Independent Adjuster’s Actions Can Bind Insurer in an Action for Bad Faith

Independent Adjuster’s Actions Can Bind Insurer in an Action for Bad Faith

February 25, 2011

Recently, a Philadelphia Court of Common Pleas Judge rejected an insurer’s argument that it should not be held responsible for the actions of an independent adjuster.  In Grigos v.

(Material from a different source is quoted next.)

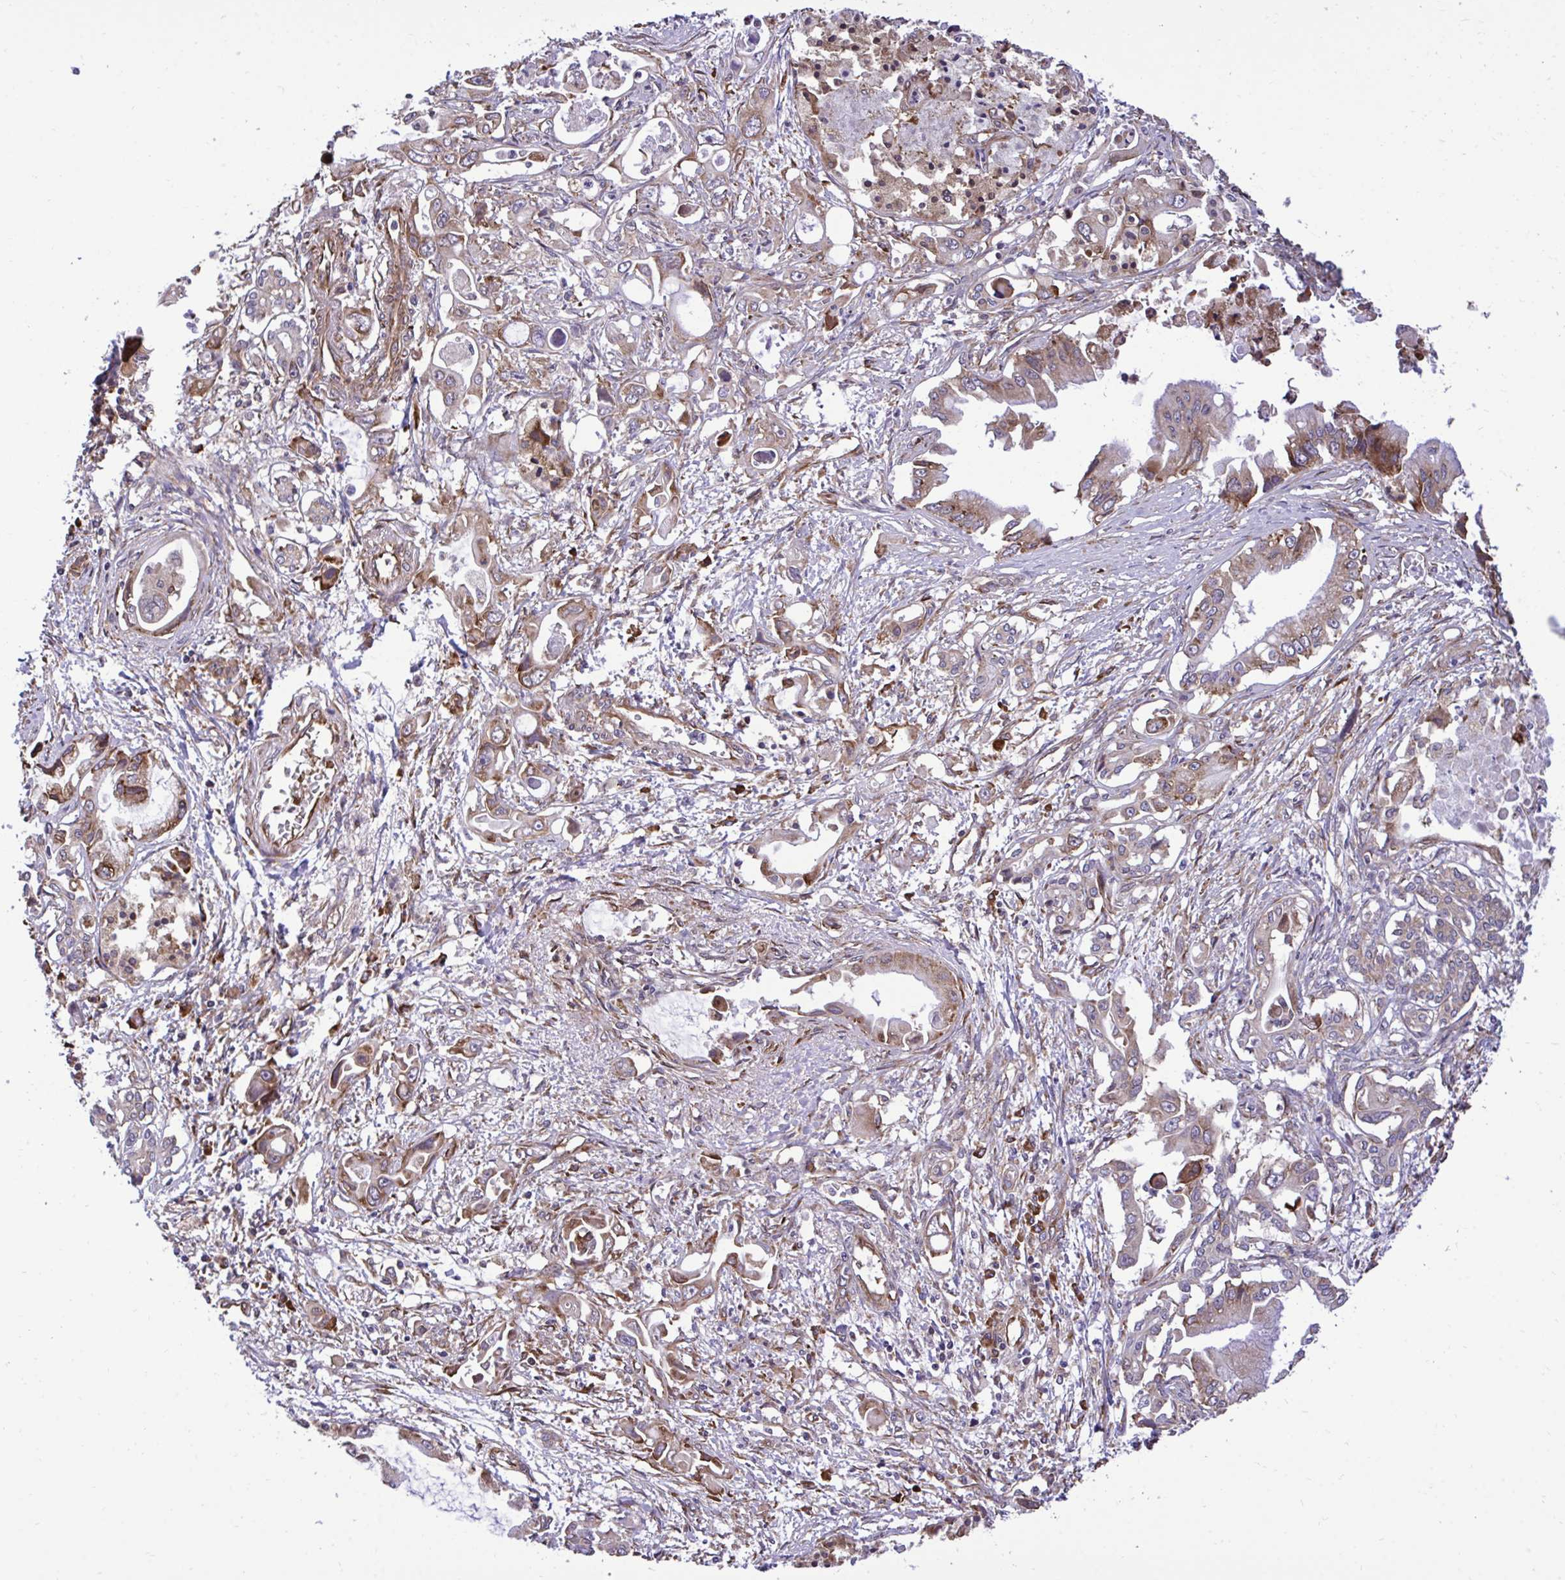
{"staining": {"intensity": "moderate", "quantity": "25%-75%", "location": "cytoplasmic/membranous"}, "tissue": "pancreatic cancer", "cell_type": "Tumor cells", "image_type": "cancer", "snomed": [{"axis": "morphology", "description": "Adenocarcinoma, NOS"}, {"axis": "topography", "description": "Pancreas"}], "caption": "IHC of human adenocarcinoma (pancreatic) demonstrates medium levels of moderate cytoplasmic/membranous staining in about 25%-75% of tumor cells. (DAB IHC, brown staining for protein, blue staining for nuclei).", "gene": "RPS15", "patient": {"sex": "male", "age": 84}}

Certain Underwriters at Lloyd’s, London, December Term, 2008, No. 1907, the insurer, through its managing general agent, hired an independent adjuster to handle this first party fire claim.

It was alleged, throughout the adjustment of the claim, that the independent adjuster misrepresented the policy limits and exclusions when negotiating with the insured’s public adjuster.  Furthermore, it was alleged that the independent adjuster delayed payment on covered losses which exacerbated the insured’s losses.  Finally, the independent adjuster allegedly denied the insured’s request for appraisal.  When the insured retained counsel and sued requesting that the Court compel appraisal, the independent adjuster agreed to the request.

Ultimately, the insurer paid all of the insured’s claims, which extinguished the claim for bad faith for breach of contract.  However, the Judge granted the motion for summary judgment on the statutory bad faith claim, finding that the independent adjuster’s actions were malicious, incompetent and ignorant and that he acted with bad faith, all of which were attributable to the insurer.  Ultimately, the case settled before the trial of the statutory bad faith claim.